DATA LISTING:
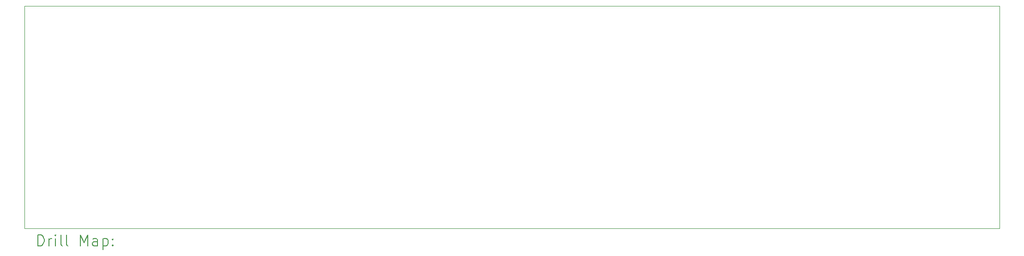
<source format=gbr>
%TF.GenerationSoftware,KiCad,Pcbnew,7.0.1*%
%TF.CreationDate,2023-10-11T19:04:15-05:00*%
%TF.ProjectId,FLED_Board,464c4544-5f42-46f6-9172-642e6b696361,1*%
%TF.SameCoordinates,Original*%
%TF.FileFunction,Drillmap*%
%TF.FilePolarity,Positive*%
%FSLAX45Y45*%
G04 Gerber Fmt 4.5, Leading zero omitted, Abs format (unit mm)*
G04 Created by KiCad (PCBNEW 7.0.1) date 2023-10-11 19:04:15*
%MOMM*%
%LPD*%
G01*
G04 APERTURE LIST*
%ADD10C,0.100000*%
%ADD11C,0.200000*%
G04 APERTURE END LIST*
D10*
X29934500Y-2000000D02*
X29934500Y-6089400D01*
X12065500Y-2000000D02*
X12065500Y-2000000D01*
X29934500Y-6089400D02*
X12065500Y-6089400D01*
X12065500Y-2000000D02*
X29934500Y-2000000D01*
X12065500Y-6089400D02*
X12065500Y-2000000D01*
D11*
X12308119Y-6406924D02*
X12308119Y-6206924D01*
X12308119Y-6206924D02*
X12355738Y-6206924D01*
X12355738Y-6206924D02*
X12384309Y-6216448D01*
X12384309Y-6216448D02*
X12403357Y-6235495D01*
X12403357Y-6235495D02*
X12412881Y-6254543D01*
X12412881Y-6254543D02*
X12422405Y-6292638D01*
X12422405Y-6292638D02*
X12422405Y-6321209D01*
X12422405Y-6321209D02*
X12412881Y-6359305D01*
X12412881Y-6359305D02*
X12403357Y-6378352D01*
X12403357Y-6378352D02*
X12384309Y-6397400D01*
X12384309Y-6397400D02*
X12355738Y-6406924D01*
X12355738Y-6406924D02*
X12308119Y-6406924D01*
X12508119Y-6406924D02*
X12508119Y-6273590D01*
X12508119Y-6311686D02*
X12517643Y-6292638D01*
X12517643Y-6292638D02*
X12527167Y-6283114D01*
X12527167Y-6283114D02*
X12546214Y-6273590D01*
X12546214Y-6273590D02*
X12565262Y-6273590D01*
X12631928Y-6406924D02*
X12631928Y-6273590D01*
X12631928Y-6206924D02*
X12622405Y-6216448D01*
X12622405Y-6216448D02*
X12631928Y-6225971D01*
X12631928Y-6225971D02*
X12641452Y-6216448D01*
X12641452Y-6216448D02*
X12631928Y-6206924D01*
X12631928Y-6206924D02*
X12631928Y-6225971D01*
X12755738Y-6406924D02*
X12736690Y-6397400D01*
X12736690Y-6397400D02*
X12727167Y-6378352D01*
X12727167Y-6378352D02*
X12727167Y-6206924D01*
X12860500Y-6406924D02*
X12841452Y-6397400D01*
X12841452Y-6397400D02*
X12831928Y-6378352D01*
X12831928Y-6378352D02*
X12831928Y-6206924D01*
X13089071Y-6406924D02*
X13089071Y-6206924D01*
X13089071Y-6206924D02*
X13155738Y-6349781D01*
X13155738Y-6349781D02*
X13222405Y-6206924D01*
X13222405Y-6206924D02*
X13222405Y-6406924D01*
X13403357Y-6406924D02*
X13403357Y-6302162D01*
X13403357Y-6302162D02*
X13393833Y-6283114D01*
X13393833Y-6283114D02*
X13374786Y-6273590D01*
X13374786Y-6273590D02*
X13336690Y-6273590D01*
X13336690Y-6273590D02*
X13317643Y-6283114D01*
X13403357Y-6397400D02*
X13384309Y-6406924D01*
X13384309Y-6406924D02*
X13336690Y-6406924D01*
X13336690Y-6406924D02*
X13317643Y-6397400D01*
X13317643Y-6397400D02*
X13308119Y-6378352D01*
X13308119Y-6378352D02*
X13308119Y-6359305D01*
X13308119Y-6359305D02*
X13317643Y-6340257D01*
X13317643Y-6340257D02*
X13336690Y-6330733D01*
X13336690Y-6330733D02*
X13384309Y-6330733D01*
X13384309Y-6330733D02*
X13403357Y-6321209D01*
X13498595Y-6273590D02*
X13498595Y-6473590D01*
X13498595Y-6283114D02*
X13517643Y-6273590D01*
X13517643Y-6273590D02*
X13555738Y-6273590D01*
X13555738Y-6273590D02*
X13574786Y-6283114D01*
X13574786Y-6283114D02*
X13584309Y-6292638D01*
X13584309Y-6292638D02*
X13593833Y-6311686D01*
X13593833Y-6311686D02*
X13593833Y-6368828D01*
X13593833Y-6368828D02*
X13584309Y-6387876D01*
X13584309Y-6387876D02*
X13574786Y-6397400D01*
X13574786Y-6397400D02*
X13555738Y-6406924D01*
X13555738Y-6406924D02*
X13517643Y-6406924D01*
X13517643Y-6406924D02*
X13498595Y-6397400D01*
X13679548Y-6387876D02*
X13689071Y-6397400D01*
X13689071Y-6397400D02*
X13679548Y-6406924D01*
X13679548Y-6406924D02*
X13670024Y-6397400D01*
X13670024Y-6397400D02*
X13679548Y-6387876D01*
X13679548Y-6387876D02*
X13679548Y-6406924D01*
X13679548Y-6283114D02*
X13689071Y-6292638D01*
X13689071Y-6292638D02*
X13679548Y-6302162D01*
X13679548Y-6302162D02*
X13670024Y-6292638D01*
X13670024Y-6292638D02*
X13679548Y-6283114D01*
X13679548Y-6283114D02*
X13679548Y-6302162D01*
M02*

</source>
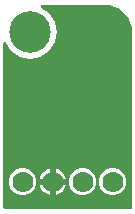
<source format=gbr>
G04 EAGLE Gerber RS-274X export*
G75*
%MOMM*%
%FSLAX34Y34*%
%LPD*%
%INBottom Copper*%
%IPPOS*%
%AMOC8*
5,1,8,0,0,1.08239X$1,22.5*%
G01*
%ADD10C,3.516000*%
%ADD11C,1.778000*%
%ADD12C,0.906400*%

G36*
X110608Y2556D02*
X110608Y2556D01*
X110727Y2563D01*
X110765Y2576D01*
X110806Y2581D01*
X110916Y2624D01*
X111029Y2661D01*
X111064Y2683D01*
X111101Y2698D01*
X111197Y2767D01*
X111298Y2831D01*
X111326Y2861D01*
X111359Y2884D01*
X111435Y2976D01*
X111516Y3063D01*
X111536Y3098D01*
X111561Y3129D01*
X111612Y3237D01*
X111670Y3341D01*
X111680Y3381D01*
X111697Y3417D01*
X111719Y3534D01*
X111749Y3649D01*
X111753Y3709D01*
X111757Y3729D01*
X111755Y3750D01*
X111759Y3810D01*
X111759Y152400D01*
X111757Y152422D01*
X111755Y152500D01*
X111490Y155877D01*
X111476Y155945D01*
X111471Y156014D01*
X111431Y156170D01*
X109344Y162594D01*
X109294Y162701D01*
X109250Y162812D01*
X109217Y162863D01*
X109209Y162882D01*
X109196Y162897D01*
X109164Y162948D01*
X105193Y168412D01*
X105112Y168499D01*
X105036Y168591D01*
X104990Y168629D01*
X104976Y168644D01*
X104958Y168655D01*
X104912Y168693D01*
X99448Y172664D01*
X99344Y172721D01*
X99244Y172785D01*
X99187Y172807D01*
X99169Y172817D01*
X99149Y172822D01*
X99094Y172844D01*
X92670Y174931D01*
X92602Y174944D01*
X92536Y174967D01*
X92377Y174990D01*
X89000Y175255D01*
X88978Y175254D01*
X88900Y175259D01*
X35404Y175259D01*
X35300Y175246D01*
X35196Y175242D01*
X35143Y175226D01*
X35089Y175219D01*
X34992Y175181D01*
X34891Y175151D01*
X34844Y175123D01*
X34793Y175102D01*
X34708Y175041D01*
X34619Y174987D01*
X34580Y174948D01*
X34535Y174916D01*
X34469Y174835D01*
X34396Y174761D01*
X34368Y174713D01*
X34333Y174671D01*
X34288Y174576D01*
X34236Y174486D01*
X34221Y174433D01*
X34197Y174383D01*
X34178Y174280D01*
X34149Y174180D01*
X34148Y174125D01*
X34137Y174071D01*
X34144Y173966D01*
X34141Y173862D01*
X34154Y173808D01*
X34157Y173753D01*
X34189Y173654D01*
X34213Y173552D01*
X34238Y173503D01*
X34255Y173451D01*
X34311Y173362D01*
X34359Y173270D01*
X34396Y173228D01*
X34425Y173182D01*
X34501Y173110D01*
X34571Y173032D01*
X34641Y172979D01*
X34657Y172964D01*
X34670Y172957D01*
X34699Y172935D01*
X41434Y168434D01*
X46350Y161078D01*
X48076Y152400D01*
X46350Y143722D01*
X41434Y136366D01*
X34078Y131450D01*
X25400Y129724D01*
X16722Y131450D01*
X9366Y136366D01*
X4865Y143101D01*
X4797Y143180D01*
X4736Y143265D01*
X4693Y143300D01*
X4657Y143341D01*
X4571Y143401D01*
X4491Y143467D01*
X4441Y143491D01*
X4395Y143522D01*
X4297Y143558D01*
X4203Y143603D01*
X4149Y143613D01*
X4097Y143632D01*
X3993Y143643D01*
X3890Y143663D01*
X3835Y143659D01*
X3781Y143665D01*
X3677Y143649D01*
X3573Y143643D01*
X3521Y143626D01*
X3466Y143618D01*
X3370Y143577D01*
X3271Y143545D01*
X3224Y143515D01*
X3173Y143494D01*
X3090Y143431D01*
X3002Y143375D01*
X2964Y143335D01*
X2920Y143301D01*
X2855Y143219D01*
X2784Y143143D01*
X2757Y143095D01*
X2723Y143052D01*
X2681Y142956D01*
X2630Y142865D01*
X2617Y142811D01*
X2594Y142761D01*
X2577Y142658D01*
X2551Y142557D01*
X2545Y142469D01*
X2542Y142447D01*
X2543Y142432D01*
X2541Y142396D01*
X2541Y3810D01*
X2556Y3692D01*
X2563Y3573D01*
X2576Y3535D01*
X2581Y3494D01*
X2624Y3384D01*
X2661Y3271D01*
X2683Y3236D01*
X2698Y3199D01*
X2767Y3103D01*
X2831Y3002D01*
X2861Y2974D01*
X2884Y2941D01*
X2976Y2865D01*
X3063Y2784D01*
X3098Y2764D01*
X3129Y2739D01*
X3237Y2688D01*
X3341Y2630D01*
X3381Y2620D01*
X3417Y2603D01*
X3534Y2581D01*
X3649Y2551D01*
X3709Y2547D01*
X3729Y2543D01*
X3750Y2545D01*
X3810Y2541D01*
X110490Y2541D01*
X110608Y2556D01*
G37*
%LPC*%
G36*
X92976Y13969D02*
X92976Y13969D01*
X88775Y15709D01*
X85559Y18925D01*
X83819Y23126D01*
X83819Y27674D01*
X85559Y31875D01*
X88775Y35091D01*
X92976Y36831D01*
X97524Y36831D01*
X101725Y35091D01*
X104941Y31875D01*
X106681Y27674D01*
X106681Y23126D01*
X104941Y18925D01*
X101725Y15709D01*
X97524Y13969D01*
X92976Y13969D01*
G37*
%LPD*%
%LPC*%
G36*
X67576Y13969D02*
X67576Y13969D01*
X63375Y15709D01*
X60159Y18925D01*
X58419Y23126D01*
X58419Y27674D01*
X60159Y31875D01*
X63375Y35091D01*
X67576Y36831D01*
X72124Y36831D01*
X76325Y35091D01*
X79541Y31875D01*
X81281Y27674D01*
X81281Y23126D01*
X79541Y18925D01*
X76325Y15709D01*
X72124Y13969D01*
X67576Y13969D01*
G37*
%LPD*%
%LPC*%
G36*
X16776Y13969D02*
X16776Y13969D01*
X12575Y15709D01*
X9359Y18925D01*
X7619Y23126D01*
X7619Y27674D01*
X9359Y31875D01*
X12575Y35091D01*
X16776Y36831D01*
X21324Y36831D01*
X25525Y35091D01*
X28741Y31875D01*
X30481Y27674D01*
X30481Y23126D01*
X28741Y18925D01*
X25525Y15709D01*
X21324Y13969D01*
X16776Y13969D01*
G37*
%LPD*%
%LPC*%
G36*
X46949Y27899D02*
X46949Y27899D01*
X46949Y36577D01*
X47127Y36549D01*
X48838Y35993D01*
X50441Y35177D01*
X51897Y34119D01*
X53169Y32847D01*
X54227Y31391D01*
X55043Y29788D01*
X55599Y28077D01*
X55627Y27899D01*
X46949Y27899D01*
G37*
%LPD*%
%LPC*%
G36*
X33273Y27899D02*
X33273Y27899D01*
X33301Y28077D01*
X33857Y29788D01*
X34673Y31391D01*
X35731Y32847D01*
X37003Y34119D01*
X38459Y35177D01*
X40062Y35993D01*
X41773Y36549D01*
X41951Y36577D01*
X41951Y27899D01*
X33273Y27899D01*
G37*
%LPD*%
%LPC*%
G36*
X46949Y22901D02*
X46949Y22901D01*
X55627Y22901D01*
X55599Y22723D01*
X55043Y21012D01*
X54227Y19409D01*
X53169Y17953D01*
X51897Y16681D01*
X50441Y15623D01*
X48838Y14807D01*
X47127Y14251D01*
X46949Y14223D01*
X46949Y22901D01*
G37*
%LPD*%
%LPC*%
G36*
X41773Y14251D02*
X41773Y14251D01*
X40062Y14807D01*
X38459Y15623D01*
X37003Y16681D01*
X35731Y17953D01*
X34673Y19409D01*
X33857Y21012D01*
X33301Y22723D01*
X33273Y22901D01*
X41951Y22901D01*
X41951Y14223D01*
X41773Y14251D01*
G37*
%LPD*%
D10*
X25400Y152400D03*
D11*
X95250Y25400D03*
X69850Y25400D03*
X44450Y25400D03*
X19050Y25400D03*
D12*
X59690Y53340D03*
X106680Y142240D03*
X54610Y125730D03*
X36830Y125730D03*
X10160Y125730D03*
X55880Y40640D03*
M02*

</source>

YOUR INSTRUCTIONS: The lines to return are those in the material above that hold "APERTURE".

OUTPUT BELOW:
G04 APERTURE LIST*
G04 APERTURE END LIST*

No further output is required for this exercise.